Exercice 1
Relevez dans les enregistrements chaque ligne où figure le mot "series", puis recopiez-la.

Extrait cité
══════════

Discours du Premier ministre : …Du déjà entendu

Le Premier ministre mauritanien, Ould Mohamed Laghdaf
Le Premier ministre mauritanien, Ould Mohamed Laghdaf

Jeudi dernier, la première session parlementaire 2012-2013, celle consacrée traditionnellement à l’approbation de la loi de finances, a clôturé ses travaux par le traditionnel Discours de Politique générale du Gouvernement présenté par le Premier ministre Moulaye Ould Mohamed Laghdaf. Une sorte de « bilan », pour l’année écoulée, et de « perspectives » pour celle qui commence. Un exercice de style dont la difficulté – la grande – est de savoir éviter les répétitions, les « compilations » qui font dire à l’opposition que les discours se suivent et se ressemblent.

C’est même ce qu’a fait remarquer, une fois, le journal satirique « Chtari » (en français, « quoi de neuf ? ») écrivant, à propos de la fastidieuse énumération des « réalisations » du gouvernement, que, sans indications précises sur les lieux et les dates, les citoyens qui se trouvent dans l’une des treize wilayas du pays, peuvent penser que les autres ont été mieux servis qu’eux !

Pourtant, depuis un certain temps, le gouvernement a bien pris conscience de cette dérision pour tenter, à pareille époque de l’année, de présenter son « bilan », c’est-à-dire, une compilation qui se veut exhaustive, de ce que les différents départements ministériels ont « réélisé ». Un mot qui dit plus la réalité de ces « réalisations », quand on sait que ce qui compte le plus c’est ce qu’on voit sur le terrain et non la manière dont il a été fait (rapport qualité-coût, durée, utilité, etc).

Dans ce bilan donc, il est évident que ce qui compte, en termes d’analyse, c’est le volet économique. Même si les chiffres sont, eux aussi, sujets à controverse entre le pouvoir, qui pense avoir réalisé « en trois ans ce qui n’a pas été fait par tous les pouvoirs précédents en cinquante ans d’indépendance de la Mauritanie » et une opposition (toutes tendances confondues) qui trouve plutôt que la situation économique et sociale du pays n’est en rien différente de celle de sa situation politique qui se traduit par une crise qui résiste encore à toutes les initiatives et recherches de solution.

══════════

Données sources

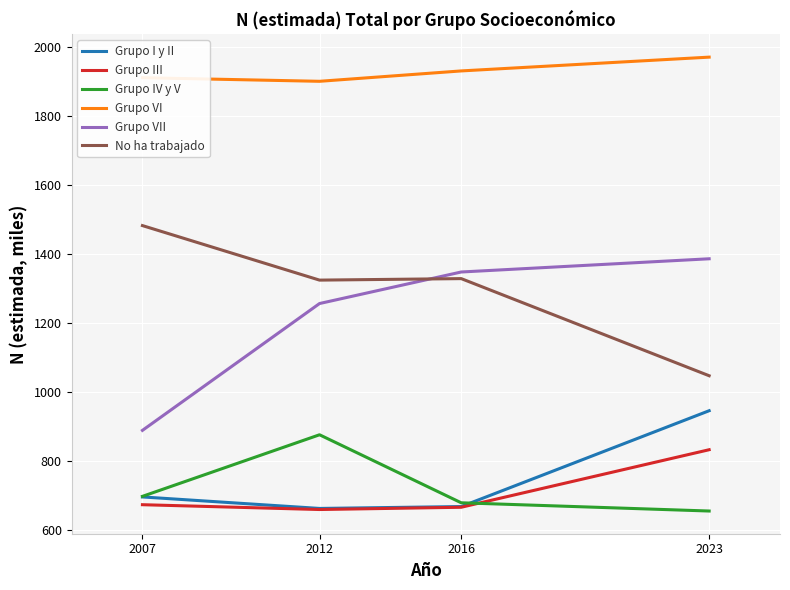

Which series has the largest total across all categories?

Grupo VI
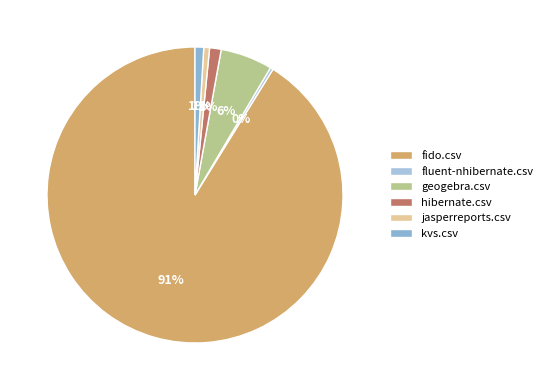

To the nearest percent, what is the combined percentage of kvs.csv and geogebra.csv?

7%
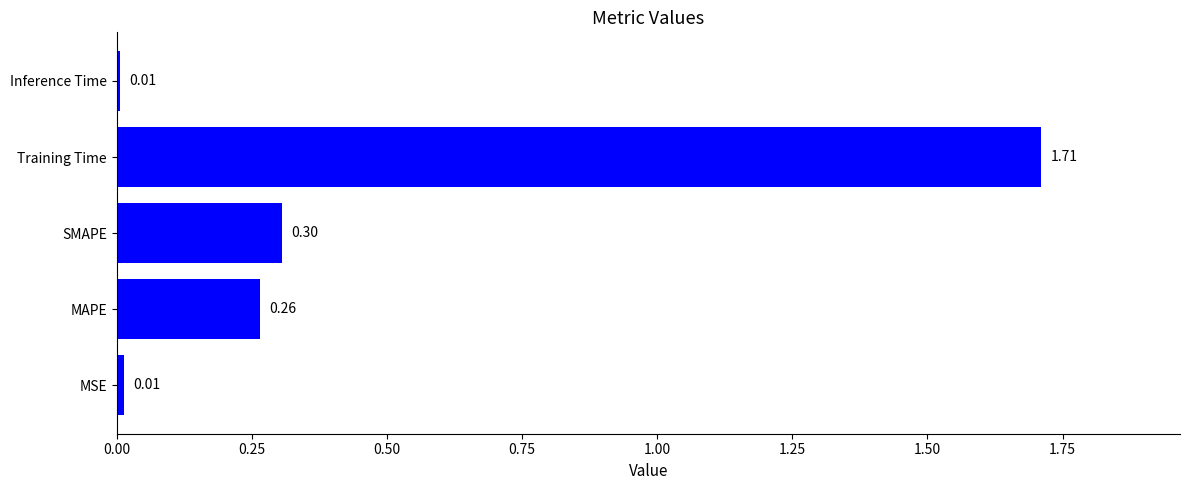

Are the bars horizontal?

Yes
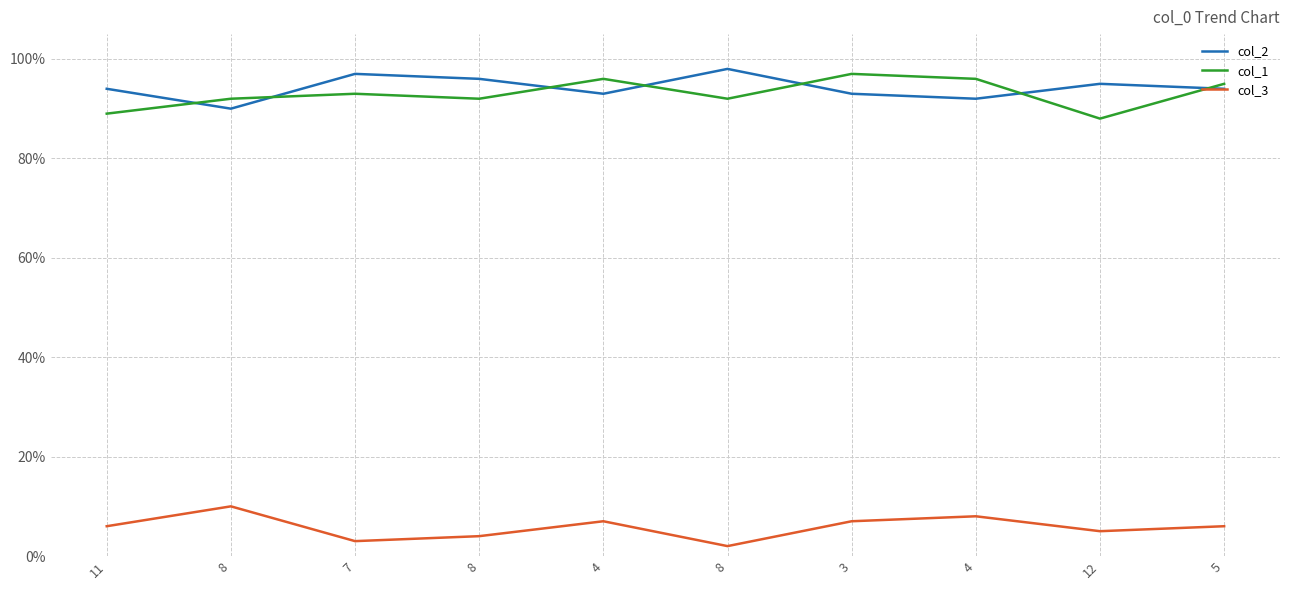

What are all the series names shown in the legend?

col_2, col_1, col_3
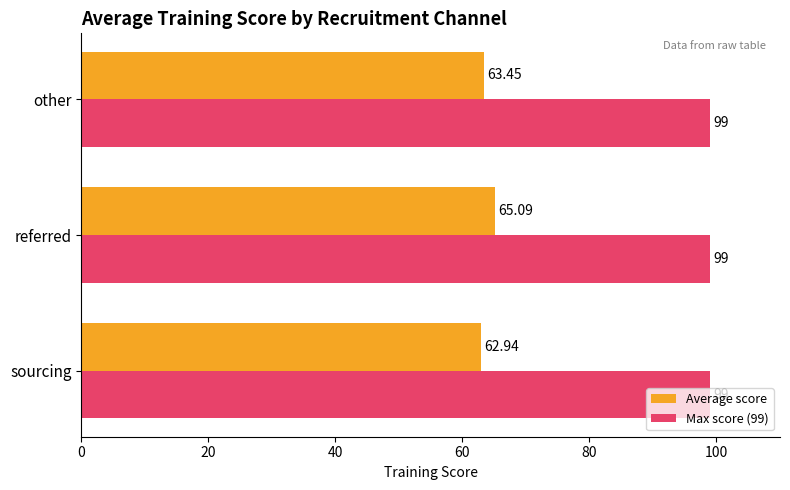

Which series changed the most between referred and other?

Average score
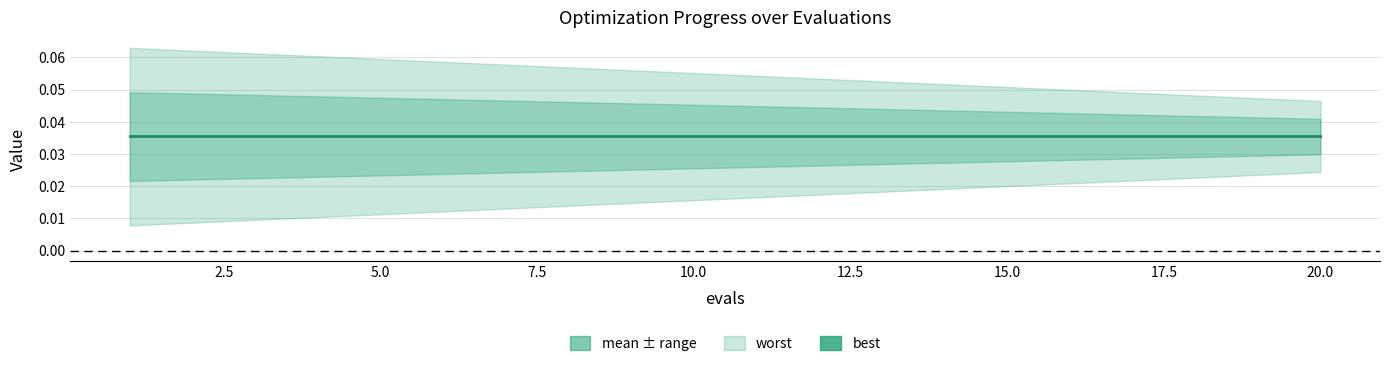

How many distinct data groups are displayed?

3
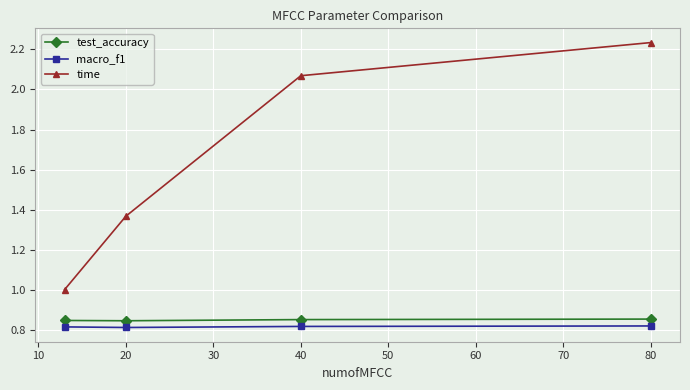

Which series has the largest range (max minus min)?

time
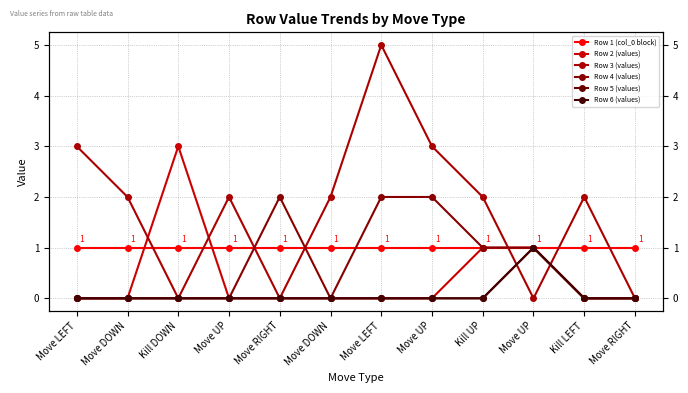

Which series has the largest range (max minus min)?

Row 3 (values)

══════════

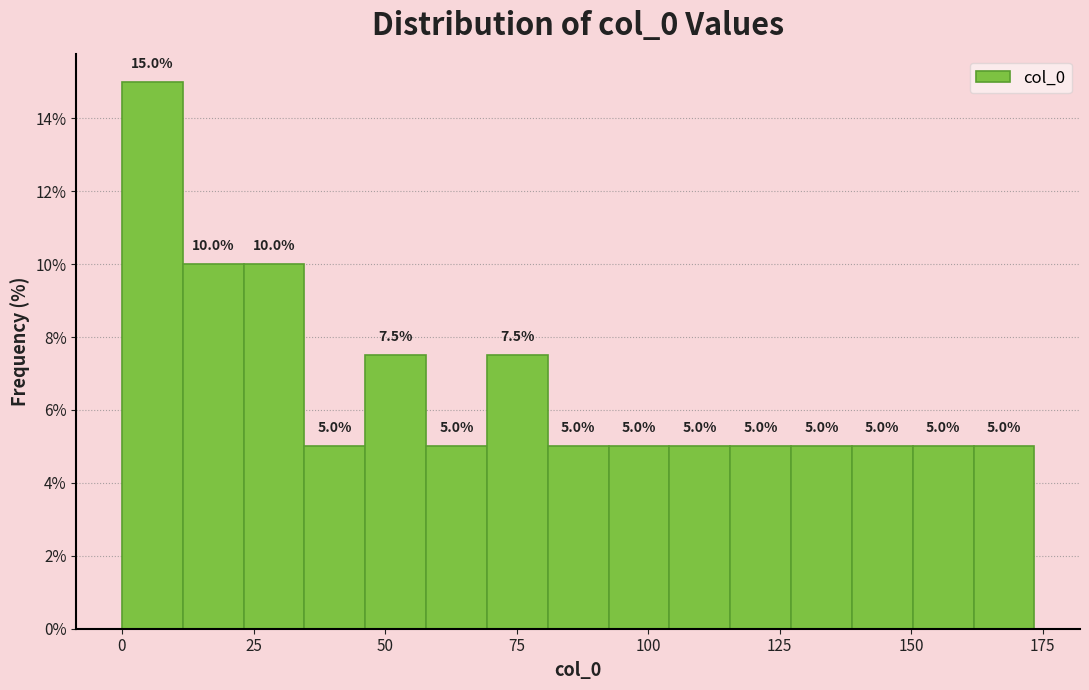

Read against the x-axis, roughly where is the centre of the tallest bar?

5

══════════

Exercice 2
D'après l'extrait, pourquoi les citoyens d'une wilaya peuvent-ils penser que les autres ont été mieux servis qu'eux ? Répondez en une à trois phrases.

Réponse rédigée 1
Which series has the largest total across all categories?
What are all the series names shown in the legend?
Which series changed the most between referred and other?
Which series has the largest range (max minus min)?
Which series has the largest range (max minus min)?

Réponse rédigée 2
Selon le journal satirique « Chtari », l'énumération des « réalisations » du gouvernement ne comporte pas d'indications précises sur les lieux et les dates. Sans ces précisions, les citoyens de l'une des treize wilayas peuvent croire que les autres ont été mieux servis qu'eux.